WASHINGTON — The House voted Thursday to hold two of President Bush’s confidants in contempt for failing to cooperate with an inquiry into whether a purge of federal prosecutors was politically motivated.
Angry Republicans boycotted the vote and staged a walkout.
The vote was 223-32 to hold White House chief of staff Josh Bolten and former White House counsel Harriet Miers in contempt.
The citations charge Miers with failing to testify and accuse her and Bolten of refusing Congress’ demands for documents related to the 2006-07 firings.
Republicans said Democrats should instead be working on extending a law — set to expire Saturday — allowing the government to eavesdrop on phone calls and e-mails in the United States in cases of suspected terrorist activity.
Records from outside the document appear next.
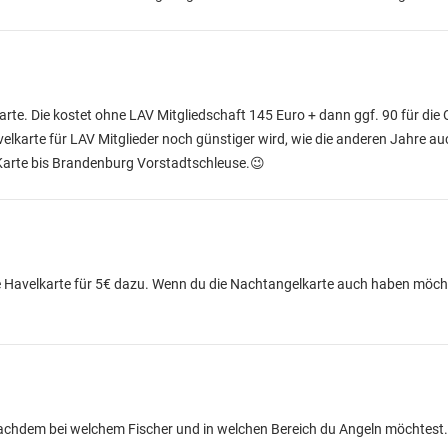
arte. Die kostet ohne LAV Mitgliedschaft 145 Euro + dann ggf. 90 für die
velkarte für LAV Mitglieder noch günstiger wird, wie die anderen Jahre au
 Karte bis Brandenburg Vorstadtschleuse.😉
e Havelkarte für 5€ dazu. Wenn du die Nachtangelkarte auch haben möch
nachdem bei welchem Fischer und in welchen Bereich du Angeln möchtest.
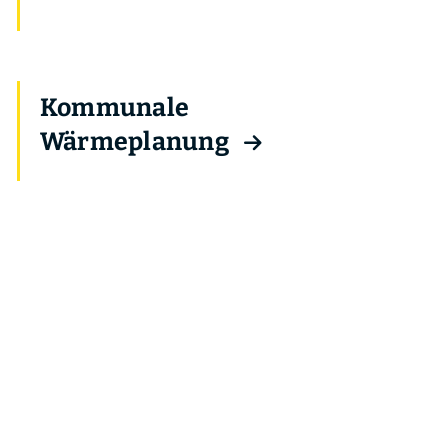
Kommunale
Wärmeplanung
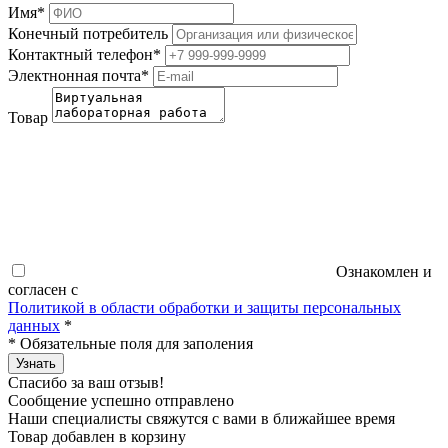
Имя
*
Конечный потребитель
Контактный телефон
*
Электнонная почта
*
Товар
Ознакомлен и
согласен с
Политикой в области обработки и защиты персональных
данных
*
*
Обязательные поля для заполения
Узнать
Спасибо за ваш отзыв!
Сообщение успешно отправлено
Наши специалисты свяжутся с вами в ближайшее время
Товар добавлен в корзину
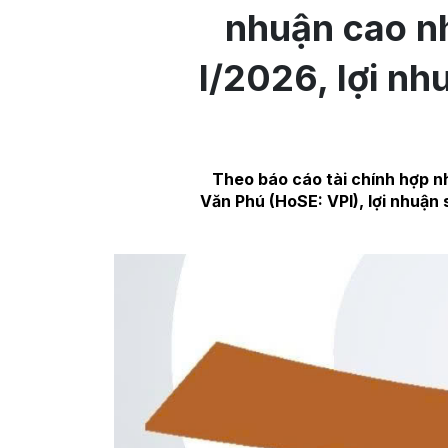
nhuận cao nh
I/2026, lợi n
Theo báo cáo tài chính hợp n
Văn Phú (HoSE: VPI), lợi nhuận 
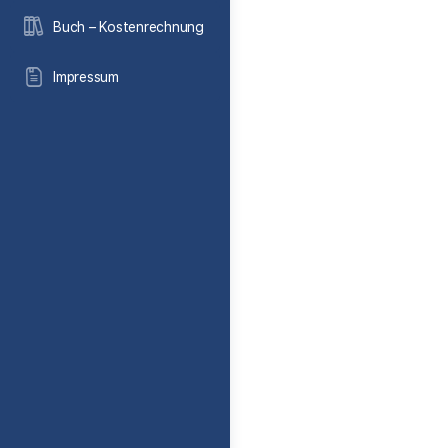
Buch – Kostenrechnung
Impressum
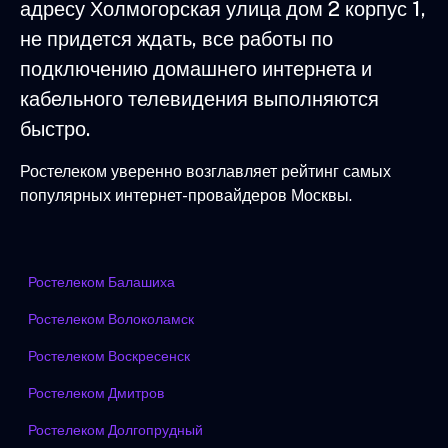
адресу Холмогорская улица дом 2 корпус 1,
не придется ждать, все работы по
подключению домашнего интернета и
кабельного телевидения выполняются
быстро.
Ростелеком уверенно возглавляет рейтинг самых
популярных интернет-провайдеров Москвы.
Ростелеком Балашиха
Ростелеком Волоколамск
Ростелеком Воскресенск
Ростелеком Дмитров
Ростелеком Долгопрудный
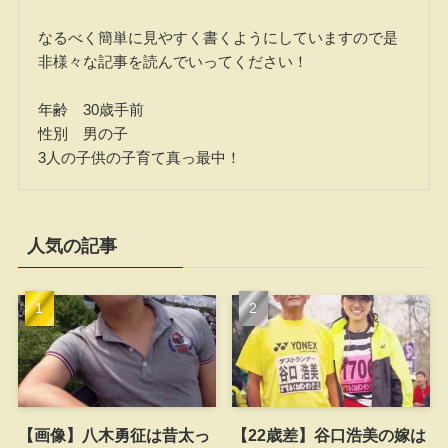
なるべく簡単に見やすく書くようにしていますので是
非様々な記事を読んでいってください！
年齢 30歳手前
性別 男の子
3人の子供の子育て真っ最中！
人気の記事
【画像】八木勇征は昔太っ
【22歳差】谷口浩美の嫁は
“We have space on the calendar today for a politically charged fishing expedition but no space for a bill that would protect the American people from terrorists who want to kill us,” said Minority Leader John Boehner, R-Ohio.
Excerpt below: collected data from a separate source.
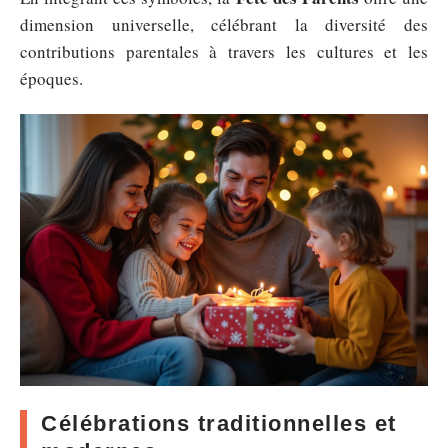
dimension universelle, célébrant la diversité des
contributions parentales à travers les cultures et les
époques.
Célébrations traditionnelles et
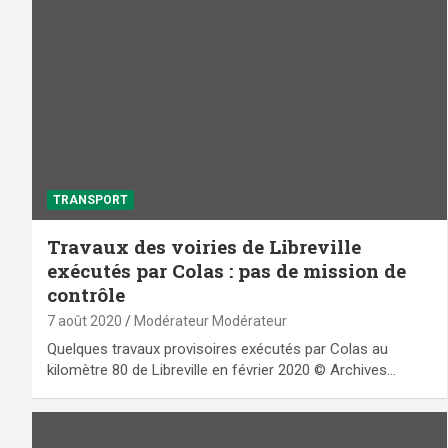
TRANSPORT
Travaux des voiries de Libreville
exécutés par Colas : pas de mission de
contrôle
7 août 2020
Modérateur Modérateur
Quelques travaux provisoires exécutés par Colas au
kilomètre 80 de Libreville en février 2020 © Archives…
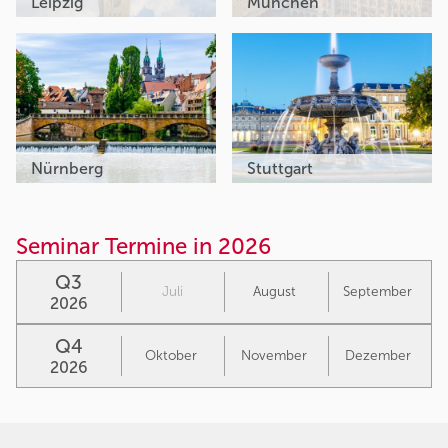
Leipzig
München
Nürnberg
Stuttgart
Seminar Termine in 2026
Q3
Juli
August
September
2026
Q4
Oktober
November
Dezember
2026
“Let’s just get up and leave,” he told his colleagues before storming out of the House chamber with scores of Republicans in tow.
The vote, which Democrats had been threatening for months, was the latest wrinkle in a more than year-long constitutional clash between Congress and the White House.
The administration says the information being sought is off-limits under executive privilege and argues that Bolten and Miers are immune from prosecution.
Democrats said they were acting to protect Congress’ constitutional prerogatives.
The White House said the Justice Department would not ask the U.S. attorney to pursue the House contempt charges. However, the measure would allow the House to bring its own lawsuit on the matter.
It is the first time in 25 years that a full chamber of Congress has voted on a contempt-of- Congress citation, and the White House quickly pointed out that it was the first time that such action had been taken against top White House officials who had been instructed by the president to remain silent to preserve executive privilege.
“This action is unprecedented, and it is outrageous,” Dana Perino, Bush’s spokeswoman, said in a lengthy and harshly worded statement after the vote.
President Bush, meanwhile, pressured the House to finish a bill giving the government more leeway to eavesdrop on phone calls and e-mails of suspected terrorists.
Bush argued that the House has plenty of time to pass a bill before the current Foreign Intelligence Surveillance Act expires at midnight Saturday.
The president plans to leave on a five-nation trip to Africa this afternoon but said he’d delay his departure and stay in Washington “if it will help them complete their work on this critical bill.”
A short time after her Republican colleagues stormed out, House Speaker Nancy Pelosi said she had instructed Intelligence Committee chairman Silvestre Reyes and Judiciary Committee chairman John Conyers to meet with their Senate counterparts by today to start reconciling the House and Senate eavesdropping legislation — something she predicted could be done within 21 days.